Dataset entries:
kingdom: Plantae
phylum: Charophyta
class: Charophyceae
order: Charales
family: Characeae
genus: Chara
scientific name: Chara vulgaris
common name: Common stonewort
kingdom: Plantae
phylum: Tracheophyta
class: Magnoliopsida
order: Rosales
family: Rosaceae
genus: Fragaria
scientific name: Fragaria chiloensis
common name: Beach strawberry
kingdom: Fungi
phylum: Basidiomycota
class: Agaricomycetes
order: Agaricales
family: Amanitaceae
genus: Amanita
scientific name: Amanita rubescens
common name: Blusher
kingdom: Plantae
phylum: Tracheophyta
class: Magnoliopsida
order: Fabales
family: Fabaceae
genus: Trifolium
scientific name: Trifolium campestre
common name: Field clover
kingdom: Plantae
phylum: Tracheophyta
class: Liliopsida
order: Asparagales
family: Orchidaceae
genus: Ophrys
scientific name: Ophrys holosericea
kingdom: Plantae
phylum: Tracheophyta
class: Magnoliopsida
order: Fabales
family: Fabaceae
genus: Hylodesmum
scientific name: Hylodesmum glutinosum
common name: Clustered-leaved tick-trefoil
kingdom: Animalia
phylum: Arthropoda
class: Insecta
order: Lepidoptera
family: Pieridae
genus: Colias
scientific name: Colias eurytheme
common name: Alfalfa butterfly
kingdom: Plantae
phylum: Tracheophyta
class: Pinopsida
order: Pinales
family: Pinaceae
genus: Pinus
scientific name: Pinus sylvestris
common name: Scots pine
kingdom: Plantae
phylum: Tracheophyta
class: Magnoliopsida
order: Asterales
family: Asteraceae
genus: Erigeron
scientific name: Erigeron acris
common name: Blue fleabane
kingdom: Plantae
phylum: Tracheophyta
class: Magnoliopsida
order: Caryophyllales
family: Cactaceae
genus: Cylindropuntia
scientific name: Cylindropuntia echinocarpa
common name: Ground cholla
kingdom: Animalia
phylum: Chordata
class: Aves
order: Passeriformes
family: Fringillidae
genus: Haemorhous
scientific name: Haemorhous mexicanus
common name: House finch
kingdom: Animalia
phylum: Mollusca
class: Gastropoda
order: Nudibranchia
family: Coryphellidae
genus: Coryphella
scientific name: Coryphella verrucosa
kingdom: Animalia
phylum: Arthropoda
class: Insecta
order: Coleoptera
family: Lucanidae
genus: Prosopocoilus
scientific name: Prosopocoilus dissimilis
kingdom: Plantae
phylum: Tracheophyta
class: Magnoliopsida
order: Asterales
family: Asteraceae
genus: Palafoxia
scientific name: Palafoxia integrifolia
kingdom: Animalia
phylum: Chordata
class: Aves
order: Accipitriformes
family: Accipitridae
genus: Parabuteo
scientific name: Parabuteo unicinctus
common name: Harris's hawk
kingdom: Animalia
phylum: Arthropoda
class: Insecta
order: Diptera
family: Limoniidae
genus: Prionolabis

#### PROBLEM REQUIREMENTS:
Format every line of the entries above as a JSON array of strings, with one string per line and no blank lines.

#### COMPLETED TASK:
[
  "kingdom: Plantae",
  "phylum: Charophyta",
  "class: Charophyceae",
  "order: Charales",
  "family: Characeae",
  "genus: Chara",
  "scientific name: Chara vulgaris",
  "common name: Common stonewort",
  "kingdom: Plantae",
  "phylum: Tracheophyta",
  "class: Magnoliopsida",
  "order: Rosales",
  "family: Rosaceae",
  "genus: Fragaria",
  "scientific name: Fragaria chiloensis",
  "common name: Beach strawberry",
  "kingdom: Fungi",
  "phylum: Basidiomycota",
  "class: Agaricomycetes",
  "order: Agaricales",
  "family: Amanitaceae",
  "genus: Amanita",
  "scientific name: Amanita rubescens",
  "common name: Blusher",
  "kingdom: Plantae",
  "phylum: Tracheophyta",
  "class: Magnoliopsida",
  "order: Fabales",
  "family: Fabaceae",
  "genus: Trifolium",
  "scientific name: Trifolium campestre",
  "common name: Field clover",
  "kingdom: Plantae",
  "phylum: Tracheophyta",
  "class: Liliopsida",
  "order: Asparagales",
  "family: Orchidaceae",
  "genus: Ophrys",
  "scientific name: Ophrys holosericea",
  "kingdom: Plantae",
  "phylum: Tracheophyta",
  "class: Magnoliopsida",
  "order: Fabales",
  "family: Fabaceae",
  "genus: Hylodesmum",
  "scientific name: Hylodesmum glutinosum",
  "common name: Clustered-leaved tick-trefoil",
  "kingdom: Animalia",
  "phylum: Arthropoda",
  "class: Insecta",
  "order: Lepidoptera",
  "family: Pieridae",
  "genus: Colias",
  "scientific name: Colias eurytheme",
  "common name: Alfalfa butterfly",
  "kingdom: Plantae",
  "phylum: Tracheophyta",
  "class: Pinopsida",
  "order: Pinales",
  "family: Pinaceae",
  "genus: Pinus",
  "scientific name: Pinus sylvestris",
  "common name: Scots pine",
  "kingdom: Plantae",
  "phylum: Tracheophyta",
  "class: Magnoliopsida",
  "order: Asterales",
  "family: Asteraceae",
  "genus: Erigeron",
  "scientific name: Erigeron acris",
  "common name: Blue fleabane",
  "kingdom: Plantae",
  "phylum: Tracheophyta",
  "class: Magnoliopsida",
  "order: Caryophyllales",
  "family: Cactaceae",
  "genus: Cylindropuntia",
  "scientific name: Cylindropuntia echinocarpa",
  "common name: Ground cholla",
  "kingdom: Animalia",
  "phylum: Chordata",
  "class: Aves",
  "order: Passeriformes",
  "family: Fringillidae",
  "genus: Haemorhous",
  "scientific name: Haemorhous mexicanus",
  "common name: House finch",
  "kingdom: Animalia",
  "phylum: Mollusca",
  "class: Gastropoda",
  "order: Nudibranchia",
  "family: Coryphellidae",
  "genus: Coryphella",
  "scientific name: Coryphella verrucosa",
  "kingdom: Animalia",
  "phylum: Arthropoda",
  "class: Insecta",
  "order: Coleoptera",
  "family: Lucanidae",
  "genus: Prosopocoilus",
  "scientific name: Prosopocoilus dissimilis",
  "kingdom: Plantae",
  "phylum: Tracheophyta",
  "class: Magnoliopsida",
  "order: Asterales",
  "family: Asteraceae",
  "genus: Palafoxia",
  "scientific name: Palafoxia integrifolia",
  "kingdom: Animalia",
  "phylum: Chordata",
  "class: Aves",
  "order: Accipitriformes",
  "family: Accipitridae",
  "genus: Parabuteo",
  "scientific name: Parabuteo unicinctus",
  "common name: Harris's hawk",
  "kingdom: Animalia",
  "phylum: Arthropoda",
  "class: Insecta",
  "order: Diptera",
  "family: Limoniidae",
  "genus: Prionolabis"
]